For Abram, Animism represents a way of being:
“ When the natural world is perceived not from the spectator-like position of a detached or disembodied intellect, but rather from an embodied position situated entirely within that world, one encounters no aspect of that world that is definitively inert or inanimate. “Animism” remains a useful term for this highly embodied, and embedded, mode of perception. In this sense, “animism” may be said to name a primordial mode of perception that admits of no clear distinction between that which is animate and that which is inanimate. Rather, every phenomenon that draws our attention is perceived, or felt, to be at least potentially animate. Each perceived thing has its own rhythm and style, its own interior animation. Everything moves — although, clearly, some things move much slower than other things, like the mountains, or the ground underfoot.

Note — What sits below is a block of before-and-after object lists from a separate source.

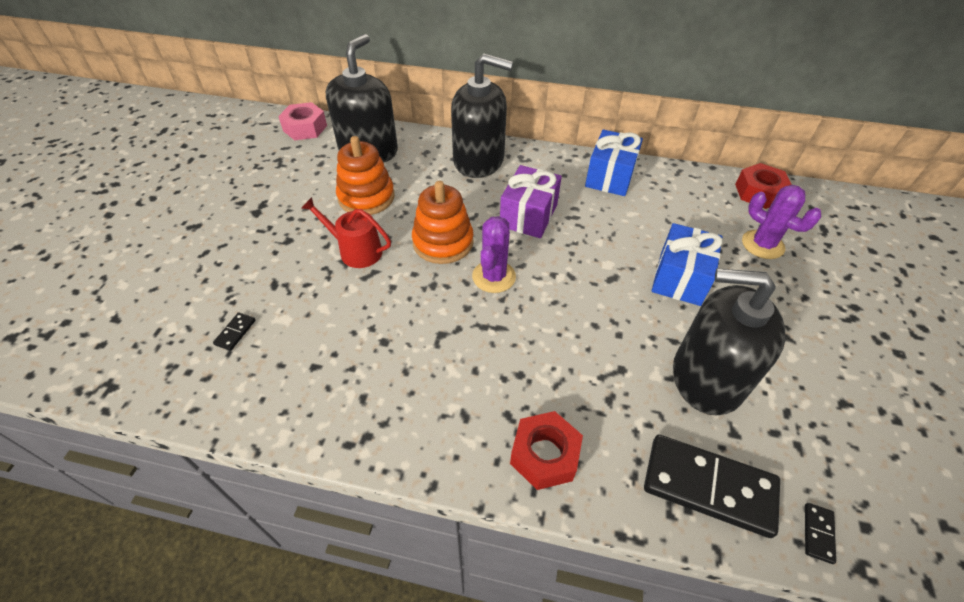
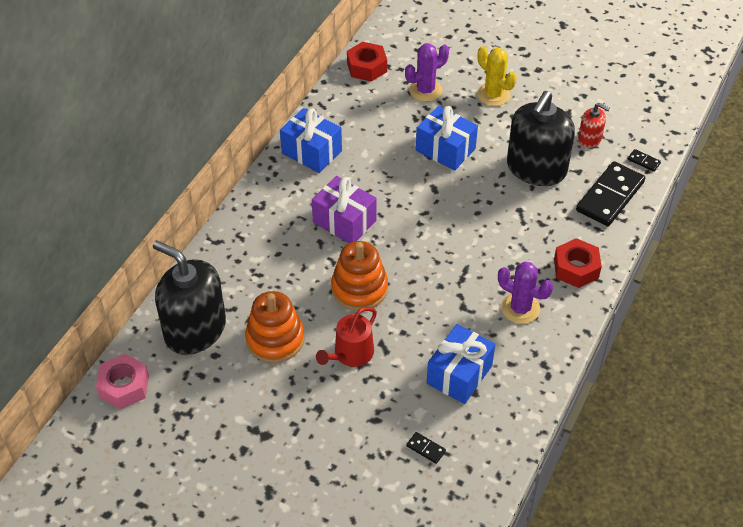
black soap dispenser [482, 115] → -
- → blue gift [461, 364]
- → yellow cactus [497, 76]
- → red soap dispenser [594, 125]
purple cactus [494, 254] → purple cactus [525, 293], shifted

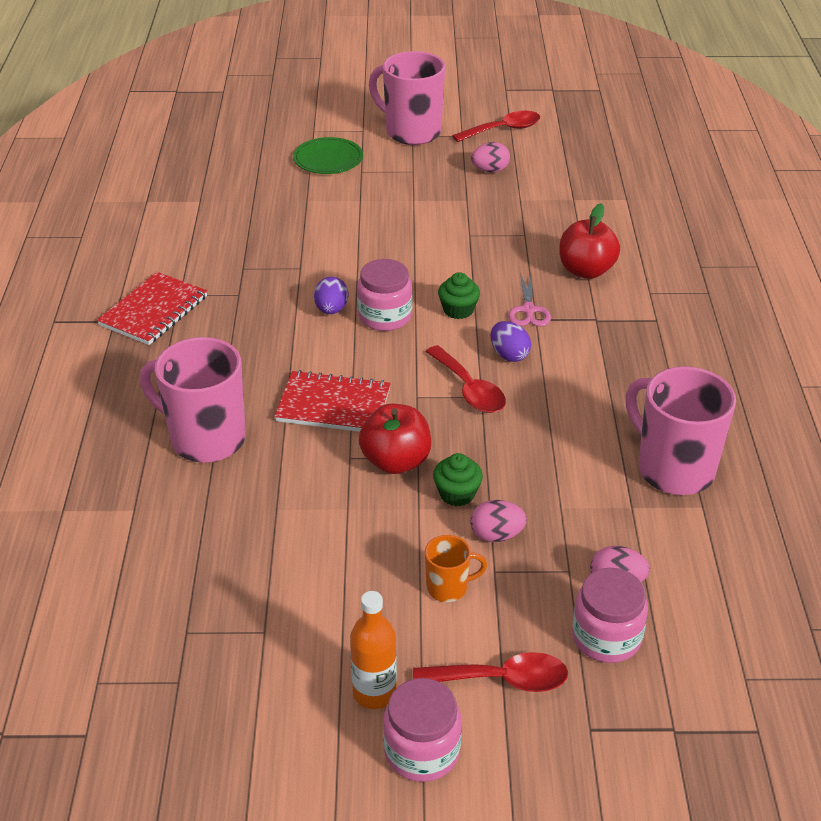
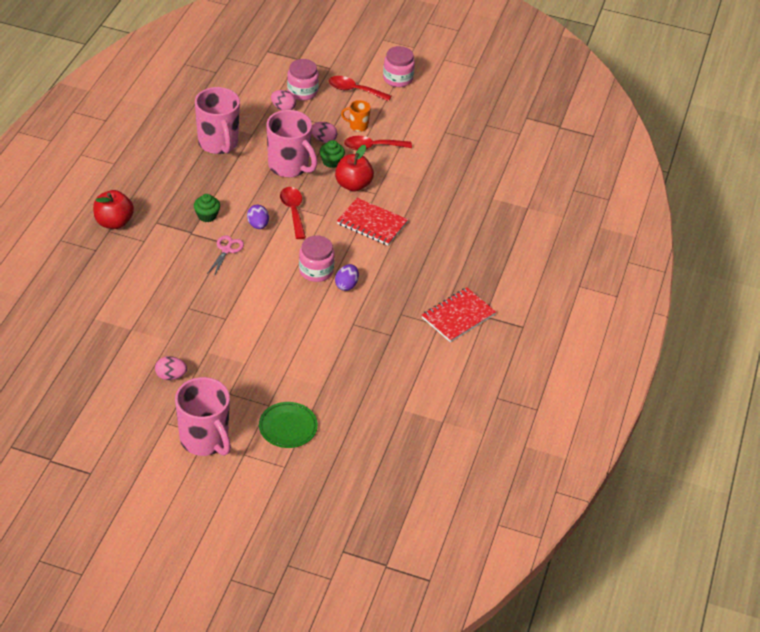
orange bottle [373, 650] → -
pink mug [193, 400] → pink mug [292, 143], shifted
green cupcake [459, 295] → green cupcake [207, 208], shifted
red spoon [496, 126] → red spoon [378, 143], shifted
red apple [589, 241] → red apple [113, 209], shifted

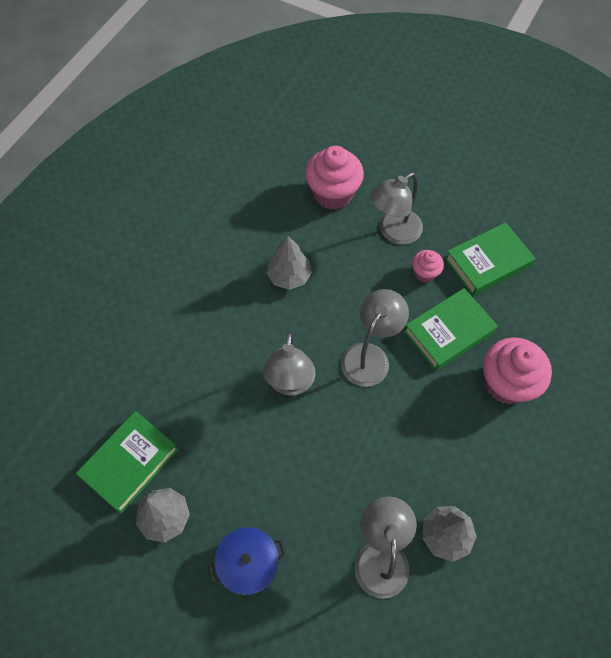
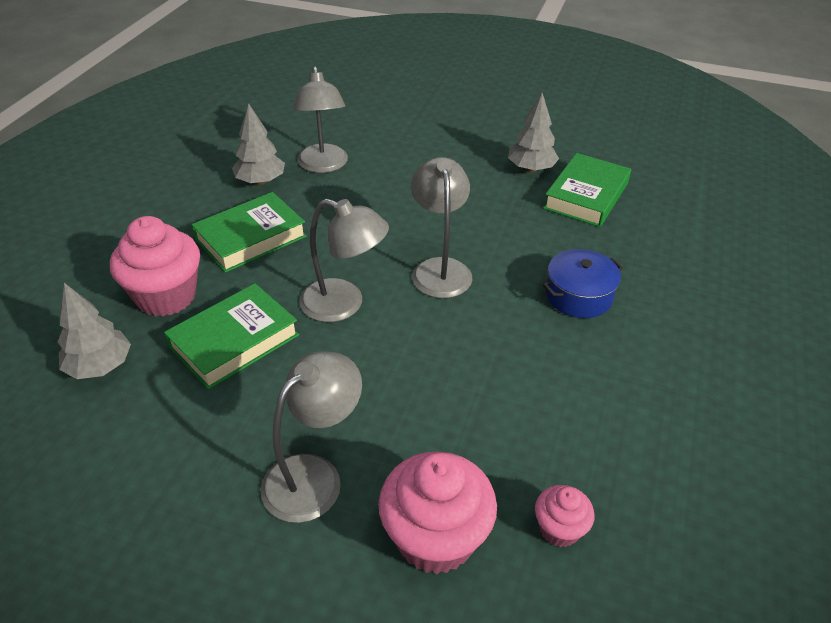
blue pot [247, 561] → blue pot [583, 283], shifted
grey tree [289, 262] → grey tree [94, 331], shifted
pink cupcake [428, 266] → pink cupcake [564, 516], shifted
green book [490, 259] → green book [249, 232], shifted
grey lamp [375, 338] → grey lamp [344, 260], 90 degrees counterclockwise

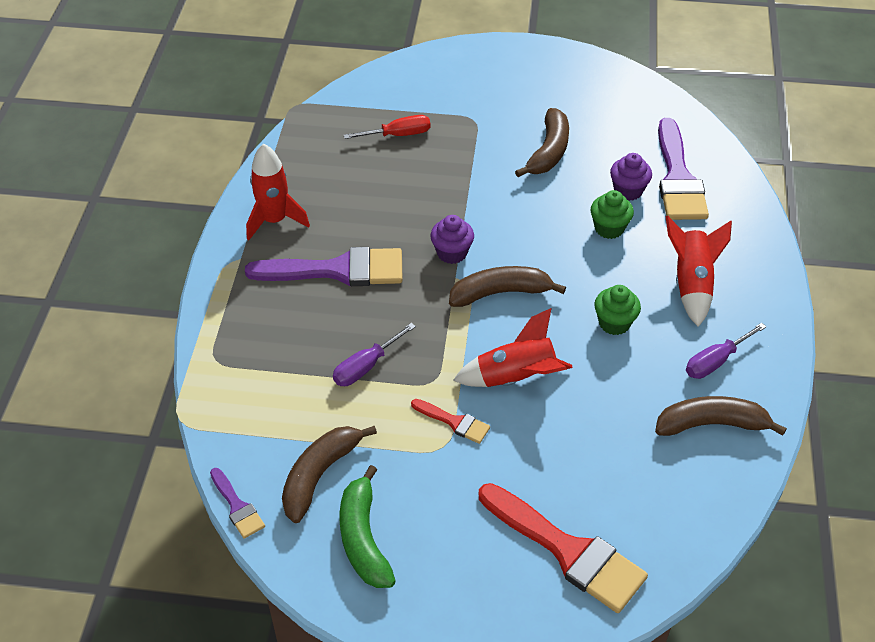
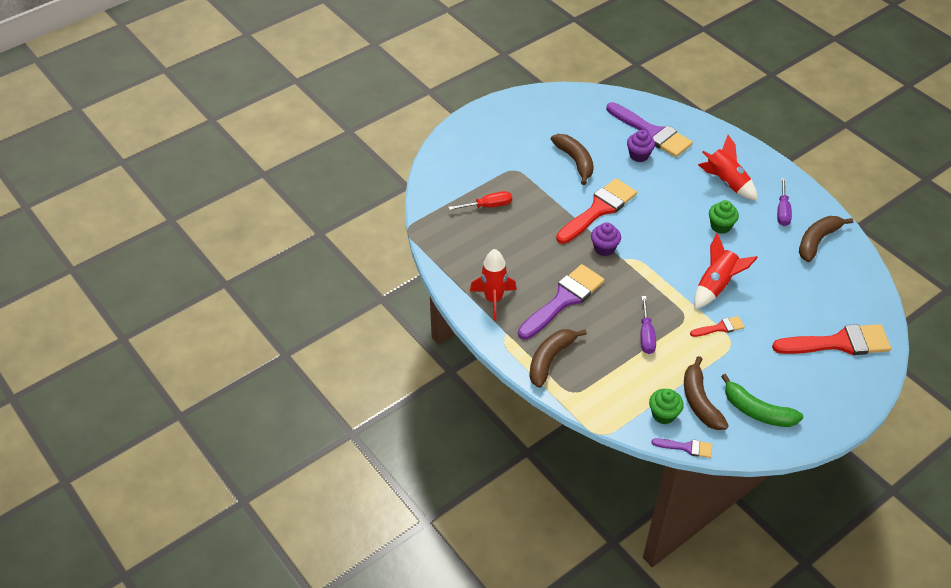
- → red brush [596, 211]
brown banana [507, 286] → brown banana [558, 358], shifted
green cupcake [612, 214] → green cupcake [666, 406], shifted
red screwdriver [387, 127] → red screwdriver [480, 200], 45 degrees clockwise

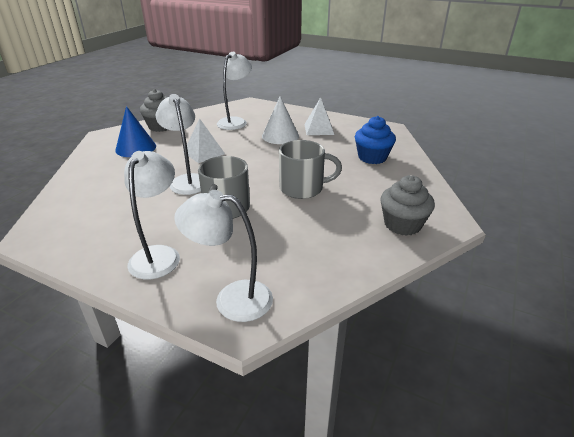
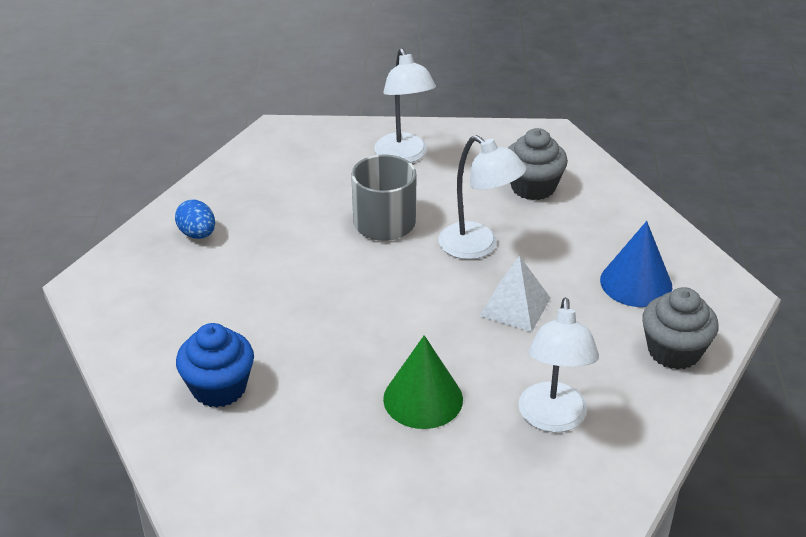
white lamp [223, 256] → -
grey mug [310, 169] → -
white pyramid [319, 116] → -
- → blue egg [195, 219]
grey cupcake [408, 205] → grey cupcake [538, 164], shifted
white cone [280, 120] → green cone [423, 382]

To such an embodied, and embedded, perspective, the enveloping world is encountered not as a conglomeration of determinate objects, but as a community of subjects — as a relational field of animate, active agencies in which we humans, too, are participant. “
From biologist to physicist, many scientists are demonstrating the animated nature of plants and animals . In the article Root apices as plant command centres: the unique ‘brain-like’ status of the root apex transition zone, František Baluška1, Stefano Mancuso2, Dieter Volkmann & Peter Barlow wrote:
“ synaptic communication is not limited to animals and humans but seems to be widespread throughout plant tissues. Root apices seated at the anterior pole of the plant body show many features which allow us to propose that they, especially their transition zones, act in some way as brainlike command centres. The opposite posterior pole harbours sexual organs and is specialized for plant reproduction. Last but not least, we propose that vascular tissues represent highways for plant nervous activity allowing rapid exchange of information between the growing points of above-ground organs and the brain-like zones in the root apices.” Plants co-construct a vast communication system which they share intelligently.
Bacteria have been observed and now understood to have social order and life. Entities that vote and act in accordance to the group’s best interest. In the study of animals, it has been demonstrated that most think, show high level of intelligence and observe us as much as us them.
No wonder that on 7 July 2012, prominent cognitive neuroscientists announced The Cambridge Declaration on Consciousness. According to the scientists, animals possess the cognitive ability to assess situations based on prior experience, and then act accordingly. They also state that both humans and animals are emotionally aroused through the same brain regions, and that artificial arousal of such brain regions provokes similar emotional states and behaviour in both animals and human beings.
The publicly proclaimed declaration concludes by saying: “The weight of evidence indicates that humans are not unique in possessing the neurological substrates that generate consciousness”(http://positivenews.org.uk/2012/environment/8831/animals-humans-scientists-declare/).
The last few centuries mark an era within which nature and the other has been primarily spoken of in abstract terms. A time when animals were said to be entirely “programmed in their genes,” and when the surrounding sensuous landscape is referred to merely as a stock of “resources” for human use. We have become blind, deaf and desensitized to ourselves, our needs and our world. If we are to become healthy we need to begin to understand our participatory sensory communication system. Can we regain the ability to be in contact with what surrounds us? Can we learn to understand the sensations as communication signals? Can we re-embody ourselves?